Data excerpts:
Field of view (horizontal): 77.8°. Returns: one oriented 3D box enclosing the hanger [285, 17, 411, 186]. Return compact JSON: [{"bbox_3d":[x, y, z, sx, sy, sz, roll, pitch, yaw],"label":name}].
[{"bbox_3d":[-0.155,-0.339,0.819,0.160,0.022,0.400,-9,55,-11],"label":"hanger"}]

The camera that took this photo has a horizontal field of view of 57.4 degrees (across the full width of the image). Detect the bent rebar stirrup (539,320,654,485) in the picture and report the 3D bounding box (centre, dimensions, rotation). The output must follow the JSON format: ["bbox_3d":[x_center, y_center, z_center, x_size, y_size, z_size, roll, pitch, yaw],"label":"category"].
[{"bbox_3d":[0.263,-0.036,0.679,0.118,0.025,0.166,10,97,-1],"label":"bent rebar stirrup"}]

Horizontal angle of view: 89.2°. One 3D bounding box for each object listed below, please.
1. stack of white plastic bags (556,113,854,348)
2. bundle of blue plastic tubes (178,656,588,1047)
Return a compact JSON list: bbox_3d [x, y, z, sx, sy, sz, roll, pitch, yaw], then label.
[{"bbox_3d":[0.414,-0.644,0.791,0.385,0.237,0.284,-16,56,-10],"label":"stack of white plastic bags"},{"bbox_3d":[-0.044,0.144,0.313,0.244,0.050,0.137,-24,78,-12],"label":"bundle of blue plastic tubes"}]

==

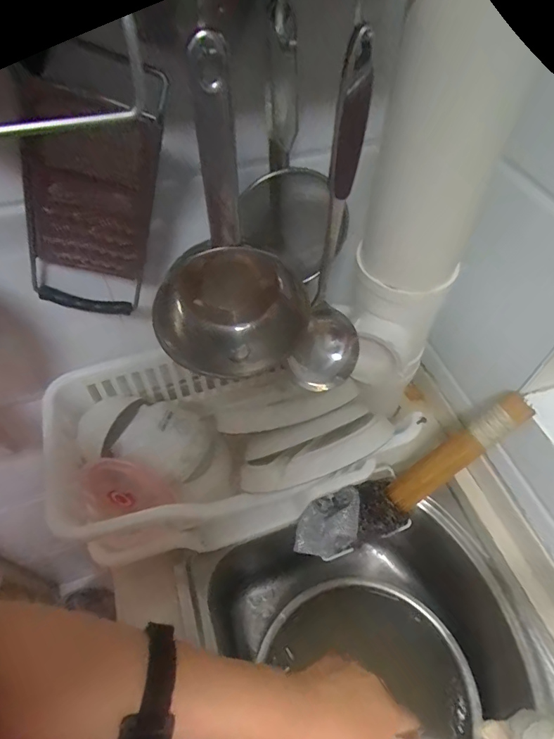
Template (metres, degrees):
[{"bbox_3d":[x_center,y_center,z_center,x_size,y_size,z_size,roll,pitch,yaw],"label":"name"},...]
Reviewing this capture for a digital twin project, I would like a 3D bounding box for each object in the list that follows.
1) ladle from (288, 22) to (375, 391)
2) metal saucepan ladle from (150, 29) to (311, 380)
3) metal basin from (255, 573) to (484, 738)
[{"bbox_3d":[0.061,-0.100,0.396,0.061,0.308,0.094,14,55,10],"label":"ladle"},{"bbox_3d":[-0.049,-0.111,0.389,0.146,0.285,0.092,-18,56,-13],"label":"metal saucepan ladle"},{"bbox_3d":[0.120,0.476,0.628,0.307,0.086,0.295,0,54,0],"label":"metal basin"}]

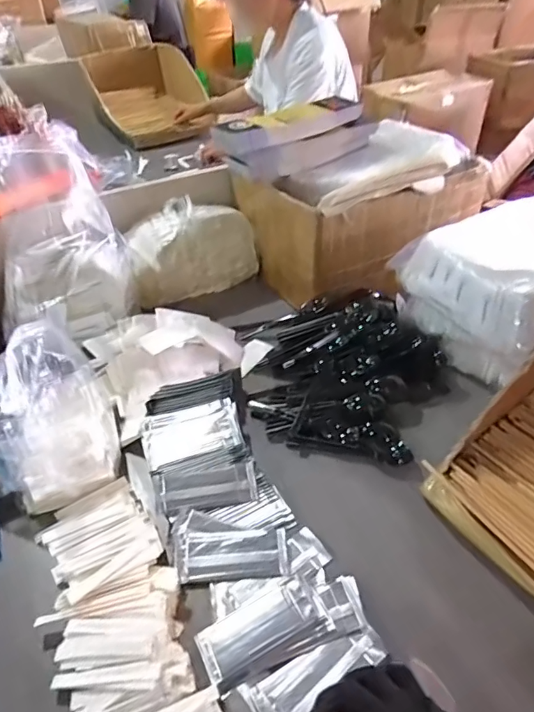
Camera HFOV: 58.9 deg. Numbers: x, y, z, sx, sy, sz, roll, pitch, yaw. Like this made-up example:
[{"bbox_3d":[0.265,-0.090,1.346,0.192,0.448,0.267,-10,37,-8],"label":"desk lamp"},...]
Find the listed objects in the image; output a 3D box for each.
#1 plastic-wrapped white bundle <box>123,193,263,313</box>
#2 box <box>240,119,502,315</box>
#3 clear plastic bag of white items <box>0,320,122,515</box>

**Your instructions:** Could you repeat exactly the lines above from the line with "Find the listed" up to and including the line with "#3 clear plastic", and only those?

**Solution:**
Find the listed objects in the image; output a 3D box for each.
#1 plastic-wrapped white bundle <box>123,193,263,313</box>
#2 box <box>240,119,502,315</box>
#3 clear plastic bag of white items <box>0,320,122,515</box>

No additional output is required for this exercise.